*TASK GOAL*:
Each line of the records below needs repeating exactly. Skip the pictures.

*Camera settings data*:
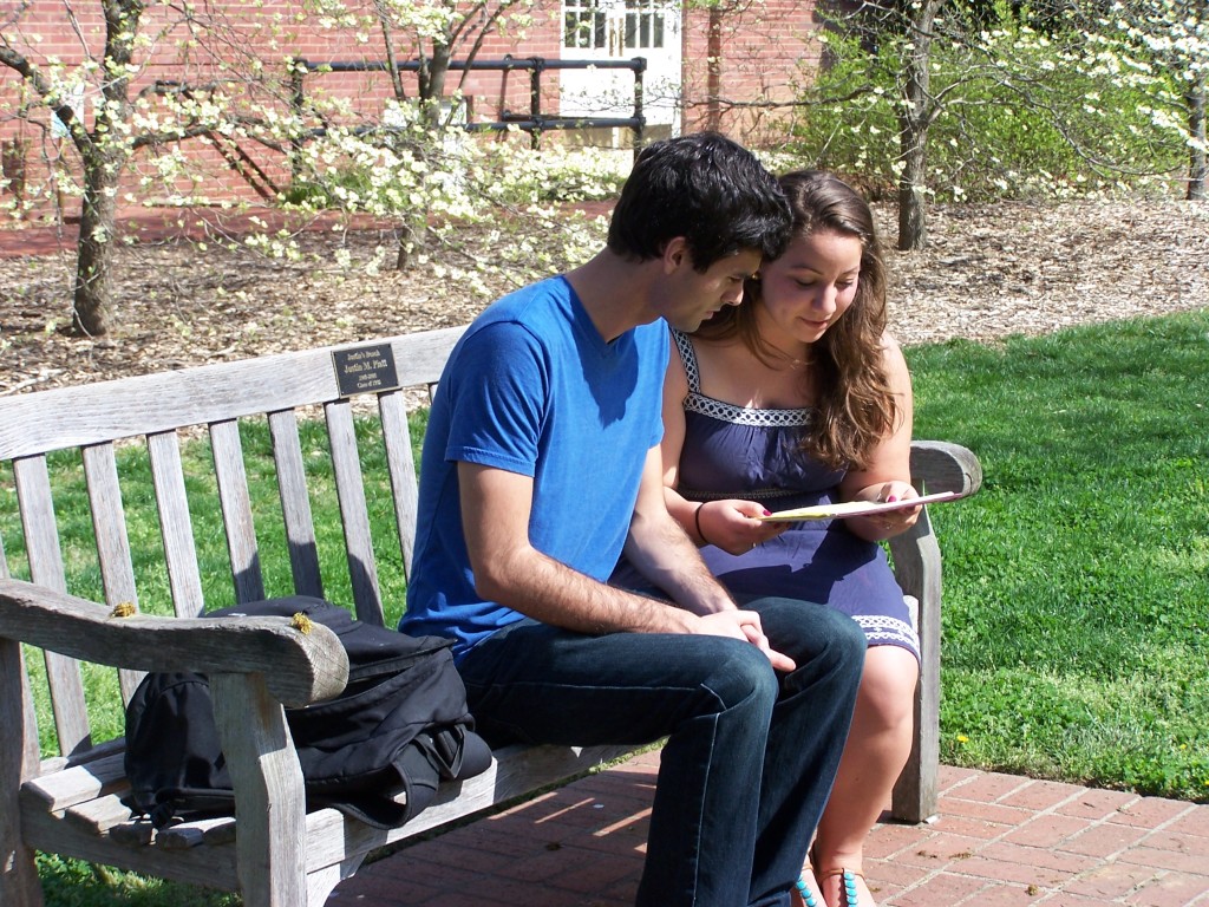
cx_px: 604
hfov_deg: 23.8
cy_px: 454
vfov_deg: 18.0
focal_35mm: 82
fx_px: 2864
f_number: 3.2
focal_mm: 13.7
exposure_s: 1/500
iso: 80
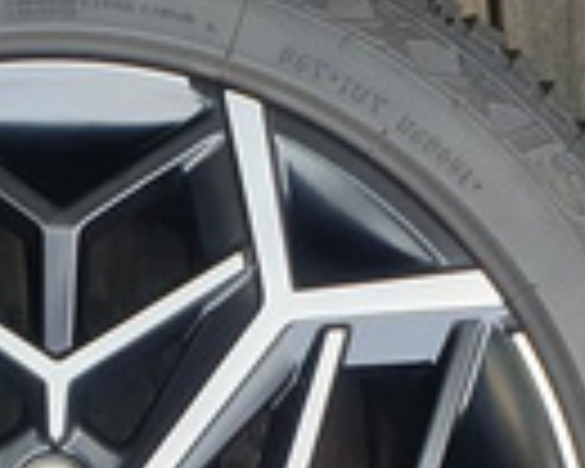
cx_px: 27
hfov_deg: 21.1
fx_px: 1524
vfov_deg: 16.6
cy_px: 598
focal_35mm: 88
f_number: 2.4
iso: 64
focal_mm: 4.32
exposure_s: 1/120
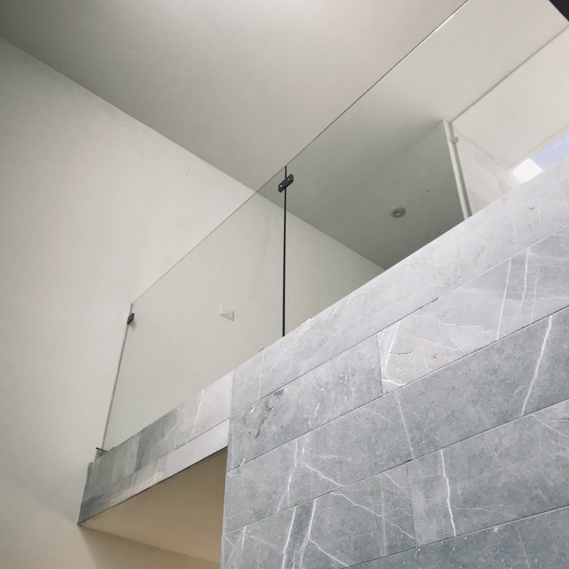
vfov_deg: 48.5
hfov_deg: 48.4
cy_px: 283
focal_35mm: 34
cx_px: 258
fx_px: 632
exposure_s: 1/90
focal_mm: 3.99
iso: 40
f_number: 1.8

*RESPONSE TO THE TASK*:
cx_px: 604
hfov_deg: 23.8
cy_px: 454
vfov_deg: 18.0
focal_35mm: 82
fx_px: 2864
f_number: 3.2
focal_mm: 13.7
exposure_s: 1/500
iso: 80
cx_px: 27
hfov_deg: 21.1
fx_px: 1524
vfov_deg: 16.6
cy_px: 598
focal_35mm: 88
f_number: 2.4
iso: 64
focal_mm: 4.32
exposure_s: 1/120
vfov_deg: 48.5
hfov_deg: 48.4
cy_px: 283
focal_35mm: 34
cx_px: 258
fx_px: 632
exposure_s: 1/90
focal_mm: 3.99
iso: 40
f_number: 1.8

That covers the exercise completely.